Directive:
Continue the passage below on journal file requirements, starting right after its final sentence.

Source document:
Figure 18 - Two ways to store the same database image
The requirements that follow talk about "well-formed" journal sections, records and master-journal-pointers. There should be some kind of reference back to the definitions of these things. Either in the requirements themselves (refer to other requirements by number) or in the surrounding text (point to document sections). Or, better, both.
These requirements describe the way a database reader must determine whether or not there is a valid journal file within the file-system.
If a journal file contains a well-formed master-journal pointer and the named master-journal file does not exist then the journal file shall be considered invalid.
If the first 28 bytes of a journal file do not contain a well-formed journal header, then the journal file shall be considered invalid.
If the journal file exists within the file-system and neither H32000 , H32010 nor H33080 apply, then the journal file shall be considered valid.
If there is a valid journal file within the file-system, the following requirements govern how a reader should determine the set of valid journal records that it contains.
A journal record found within a valid journal file shall be considered a valid journal record if it is not excluded from this category by requirement H32260, H32270 or H32280.
A journal record shall only be considered a valid journal record if it and any other journal records that occur before it within the same journal section are well-formed.
A journal record shall only be considered a valid journal record if the journal section to which it belongs begins with a well-formed journal header.

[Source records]
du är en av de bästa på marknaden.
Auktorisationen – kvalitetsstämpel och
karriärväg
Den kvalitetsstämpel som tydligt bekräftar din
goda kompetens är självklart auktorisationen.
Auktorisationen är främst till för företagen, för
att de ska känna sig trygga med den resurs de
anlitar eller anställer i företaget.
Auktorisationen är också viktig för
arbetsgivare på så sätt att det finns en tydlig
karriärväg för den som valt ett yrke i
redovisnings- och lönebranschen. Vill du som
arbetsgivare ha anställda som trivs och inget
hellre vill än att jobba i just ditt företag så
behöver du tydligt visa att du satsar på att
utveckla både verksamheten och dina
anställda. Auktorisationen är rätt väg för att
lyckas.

Result of the task:
A journal record shall only be considered a valid journal record if all journal sections that occur before the journal section containing the journal record are well-formed journal sections.
The following requirements dictate the way in which database page-size and the number of pages in the database image should be determined by the reader.
If there exists a valid journal file in the file-system, then the database page-size in bytes used to interpret the database image shall be the value stored as a 4-byte big-endian unsigned integer at byte offset 24 of the journal file.
If there exists a valid journal file in the file-system, then the number of pages in the database image shall be the value stored as a 4-byte big-endian unsigned integer at byte offset 24 of the journal file.
If there is no valid journal file in the file-system, then the database page-size in bytes used to interpret the database image shall be the value stored as a 2-byte big-endian unsigned integer at byte offset 16 of the database file.
If there is no valid journal file in the file-system, then the number of pages in the database image shall be calculated by dividing the size of the database file in bytes by the database page-size.
The following requirements dictate the way in which the data for each page of the database image can be located within the file-system by a database reader.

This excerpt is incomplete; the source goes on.